South Lake Tahoe City Council aligns code on recreational marijuana with state law |

South Lake Tahoe City Council aligns code on recreational marijuana with state law

Claire Cudahy
Residents in South Lake Tahoe (and across California) can grow up to six plants in their residence.
Getty Images / iStockphoto

Move over ficus, there’s a new houseplant in town.

South Lake Tahoe City Council took the necessary steps Tuesday to bring city codes on residential cultivation of marijuana up to compliance with state law. In short, anyone 21 years or older can grow up to six cannabis plants in their residence or a locked greenhouse, no permit necessary (though renters do need permission from the landlord).

City Attorney Tom Watson presented amendments to the residential medical marijuana cultivation code, brought forth by Prop. 215, to reflect the changes voted in for recreational cultivation by Prop. 64 in November. After a discussion with council that clarified this would not — in any way — allow the commercial sale of recreational marijuana, council approved the changes unanimously.

“Our current ordinance that exists today allows for 200 square feet of [medical] marijuana grow in a residential home in a residential neighborhood by permit only,” explained Watson. “We are making the change to eliminate the permit requirement, eliminate the 200 square foot requirement, and allow any individual in a residential facility, residential home, to grow six plants consistent with Prop 64.”

Cody Bass, executive director of the medical marijuana dispensary Tahoe Wellness Cooperative, voiced concerns over the amendments to residential medical marijuana cultivation.

“I do have concerns with the way that the ordinance is being amended to the fact that we are striking out medical and just leaving marijuana in place there. I think it should be understood that Prop 215 is still on the books as a valid law and there are a lot of unknowns right now on how these two laws will work together, if at all,” expressed Bass.

“[Medical marijuana patients] are allowed to have whatever their doctor says they can have — they can have over six plants.”

The amended city code — which lumps together residential medical and recreational marijuana cultivation — now states that permit holders for residential medical marijuana cultivation in South Lake Tahoe have a year to reduce their grow from 10 percent of the dwelling’s square footage (capped at 200 square feet) down to six plants.

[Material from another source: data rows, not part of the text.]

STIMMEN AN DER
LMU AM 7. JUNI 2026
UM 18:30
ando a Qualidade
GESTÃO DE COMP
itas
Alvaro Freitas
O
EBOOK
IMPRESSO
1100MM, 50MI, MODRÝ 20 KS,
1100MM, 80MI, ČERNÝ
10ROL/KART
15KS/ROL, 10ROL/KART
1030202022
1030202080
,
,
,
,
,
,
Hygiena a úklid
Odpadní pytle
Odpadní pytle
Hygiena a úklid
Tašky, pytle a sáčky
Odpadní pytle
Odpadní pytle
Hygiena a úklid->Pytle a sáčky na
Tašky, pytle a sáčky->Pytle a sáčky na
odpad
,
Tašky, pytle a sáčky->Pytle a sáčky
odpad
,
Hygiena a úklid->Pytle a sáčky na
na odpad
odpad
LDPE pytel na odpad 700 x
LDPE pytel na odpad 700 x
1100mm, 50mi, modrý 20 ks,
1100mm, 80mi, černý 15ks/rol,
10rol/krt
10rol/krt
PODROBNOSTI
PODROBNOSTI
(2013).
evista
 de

Two of these permit holders — there are currently only three in the city — came forward at the council meeting to say they believe there should be permitting requirements for residential medical marijuana cultivation, especially because for many patients, six plants is not enough.

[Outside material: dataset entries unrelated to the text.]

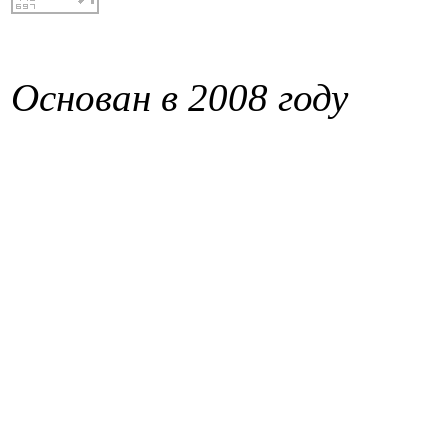
Основан в 2008 году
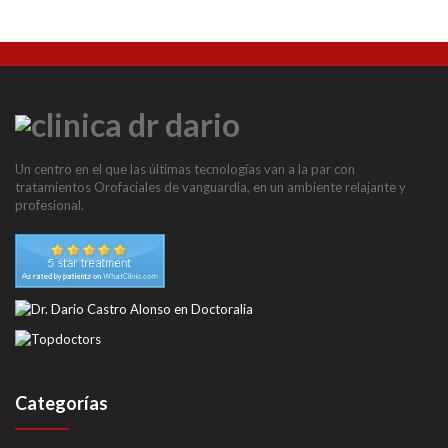
Un centro en el que las últimas tecnologías van a la par con
tratamientos Orofaciales de vanguardia, en un ambiente relajante y
profesional.
Categorías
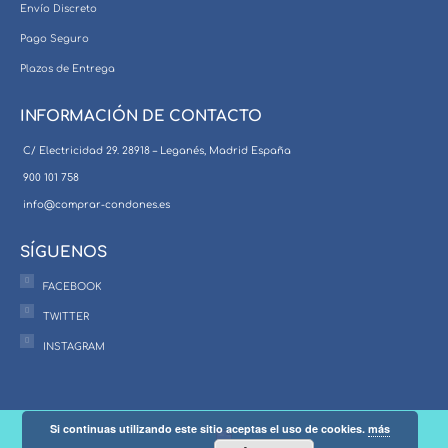
Envío Discreto
Pago Seguro
Plazos de Entrega
INFORMACIÓN DE CONTACTO
C/ Electricidad 29. 28918 – Leganés, Madrid España
900 101 758
info@comprar-condones.es
SÍGUENOS
FACEBOOK
TWITTER
INSTAGRAM
Si continuas utilizando este sitio aceptas el uso de cookies.
más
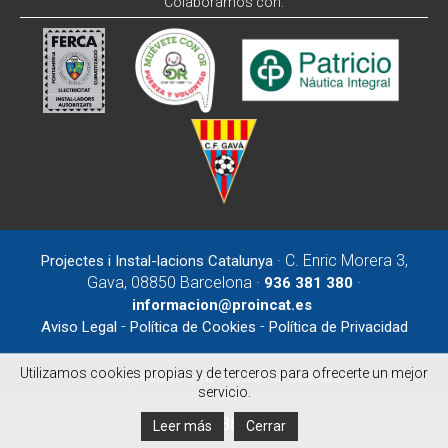
Colaboramos con:
· C. Enric Morera 3,
Projectes i Instal-lacions Catalunya
Gava, 08850 Barcelona ·
·
936 381 380
informacion@proincat.es
-
-
Aviso Legal
Política de Cookies
Política de Privacidad
Utilizamos cookies propias y de terceros para ofrecerte un mejor
Empresa de construcción en Collbató
servicio.
936 381 380
Leer más
Cerrar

“I think we need to make permits available for medical patients. These laws don’t necessarily work for both. I’m a medical patient; I have a permit [to grow]. Six plants is not going to do it for me, personally,” said Matt Buckingham, who has a doctor’s prescription for up to 99 plants, though he said he currently has closer to 30.

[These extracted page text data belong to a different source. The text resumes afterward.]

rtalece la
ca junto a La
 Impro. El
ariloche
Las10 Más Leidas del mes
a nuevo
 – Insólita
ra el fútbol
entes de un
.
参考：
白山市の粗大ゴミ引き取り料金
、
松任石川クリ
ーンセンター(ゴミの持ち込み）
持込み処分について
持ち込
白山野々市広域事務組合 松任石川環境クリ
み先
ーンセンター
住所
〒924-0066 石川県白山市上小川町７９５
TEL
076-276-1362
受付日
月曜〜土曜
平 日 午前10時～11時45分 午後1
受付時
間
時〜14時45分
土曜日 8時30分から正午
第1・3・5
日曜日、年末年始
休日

No actions were taken on the issue of regulating medical versus recreational cultivation, though Bass offered to help council going forward when it comes to developing policies.

The discussion on whether or not the city will allow, limit or prohibit the commercial sale and cultivation of recreational marijuana come Jan. 1, 2018, will take place sometime in the near future, but no set date was mentioned at the council meeting.

“We are waiting to understand the law better. Once we do that, we will be having discussions,” said Mayor Austin Sass.